Getting Blood From a (Supplier) Scorecard

As the cliche goes, you can't get blood from a stone. And the same could be said for getting actionable information from a supplier scorecard. Last week, I came across this excerpt from a Ventana Research Study that shows performance management approaches -- including scorecards -- are limited in supply chain operations. This is not good news, because even scorecards alone are not enough to gain an actionable perspective into how a supply base is performing overtime. The fact that, according to the study, "the specific supply chain operations not being served by scorecards include product design, planning, sourcing and procurement, manufacturing, fulfillment, distribution and delivery, and returns" is quite disconcerting indeed. Ventana Research subscribers can read the full study by clicking here. You can also read some past perspectives on supplier performance management from Spend Matters here and here.

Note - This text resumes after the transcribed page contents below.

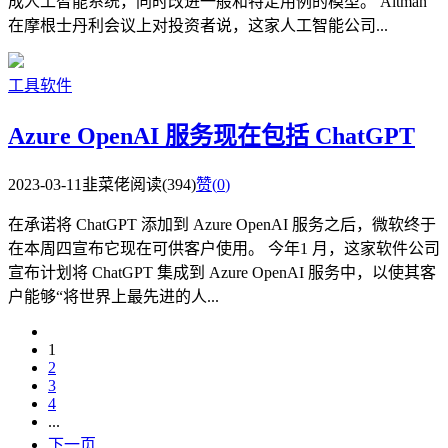
成人工智能系统，同时改进一般和特定用例的模型。 Altman
在摩根士丹利会议上对投资者说，这家人工智能公司...
工具软件
Azure OpenAI 服务现在包括 ChatGPT
2023-03-11
韭菜佬
阅读(394)
赞(
0
)
在承诺将 ChatGPT 添加到 Azure OpenAI 服务之后，微软终于
在本周四宣布它现在可供客户使用。 今年1 月，这家软件公司
宣布计划将 ChatGPT 集成到 Azure OpenAI 服务中，以使其客
户能够“将世界上最先进的人...
1
2
3
4
...
下一页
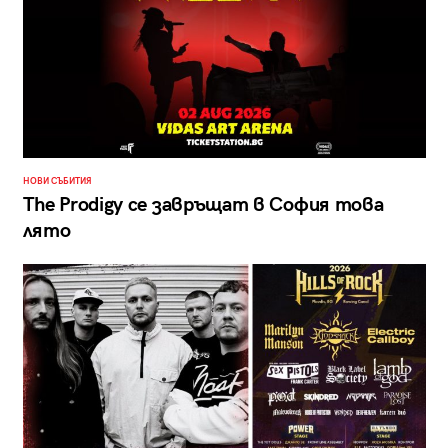
НОВИ СЪБИТИЯ
The Prodigy се завръщат в София това
лято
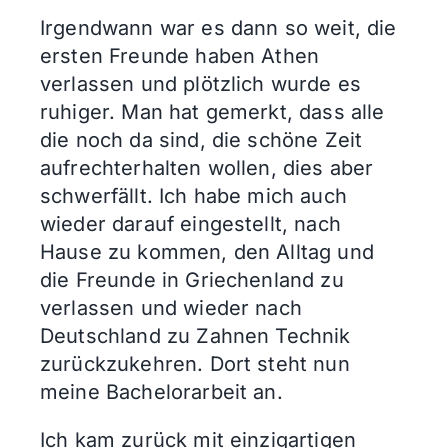
Irgendwann war es dann so weit, die
ersten Freunde haben Athen
verlassen und plötzlich wurde es
ruhiger. Man hat gemerkt, dass alle
die noch da sind, die schöne Zeit
aufrechterhalten wollen, dies aber
schwerfällt. Ich habe mich auch
wieder darauf eingestellt, nach
Hause zu kommen, den Alltag und
die Freunde in Griechenland zu
verlassen und wieder nach
Deutschland zu Zahnen Technik
zurückzukehren. Dort steht nun
meine Bachelorarbeit an.
Ich kam zurück mit einzigartigen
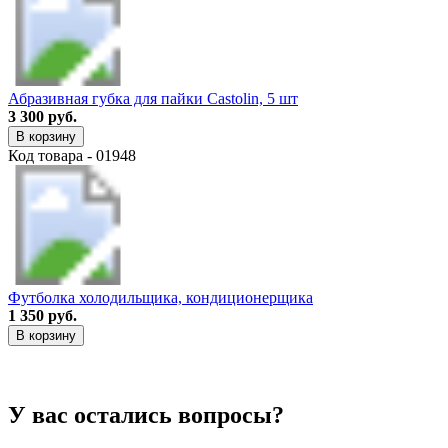
Абразивная губка для пайки Castolin, 5 шт
3 300 руб.
В корзину
Код товара - 01948
Футболка холодильщика, кондиционерщика
1 350 руб.
В корзину
У вас остались вопросы?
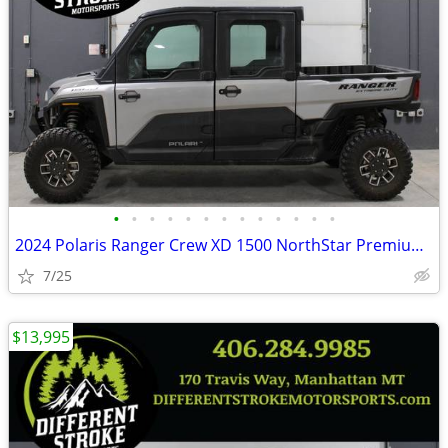
•
•
•
•
•
•
•
•
•
•
•
•
•
2024 Polaris Ranger Crew XD 1500 NorthStar Premium *$571/Month OAC*
7/25
$13,995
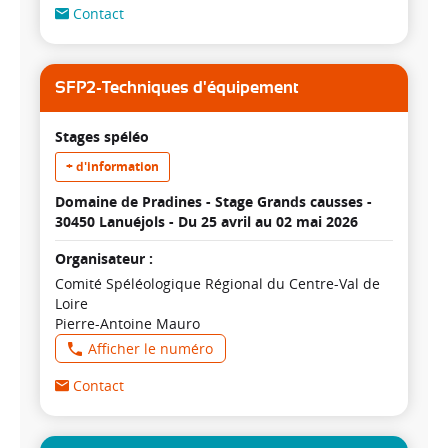
Contact
SFP2-Techniques d'équipement
Stages spéléo
+ d'information
Domaine de Pradines - Stage Grands causses -
30450 Lanuéjols -
Du 25 avril au 02 mai 2026
Organisateur :
Comité Spéléologique Régional du Centre-Val de
Loire
Pierre-Antoine Mauro
Afficher le numéro
Contact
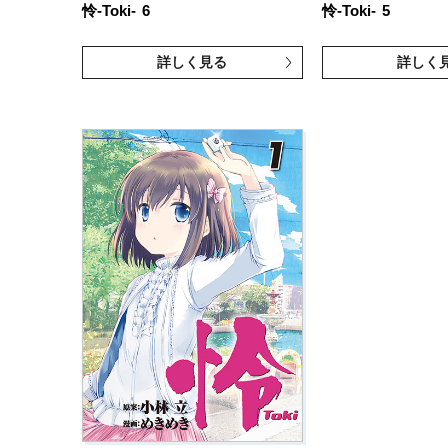
怜-Toki-
6
怜-Toki-
5
詳しく見る
詳しく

The problem with procurement and operations scorecards is that they often look at supplier performance in isolation. For small companies with only a handful of operating sites looking to gain marginal visibility into supplier performance, this is not a big deal -- it's easy to roll-up a couple of spreadsheets on a quarterly basis to gain a broad perspective on operating trends within a supply chain. And you'll keep Redmond in business by paying the Bill Gates tax for Office and Access if you choose this approach. But this process always falls short when an organization needs a current view of performance to develop and react to changing conditions in the supply market to take action. And in addition, this model does not scale past a few operating sites even if passive data is enough. So you can take this Ventana report as doubly bad news. First, it's appalling that such a small percentage of companies are using scorecards to consider supply chain performance. Second, given these findings, it would seem that only a handful of global companies are taking a more active approach to monitoring supplier performance.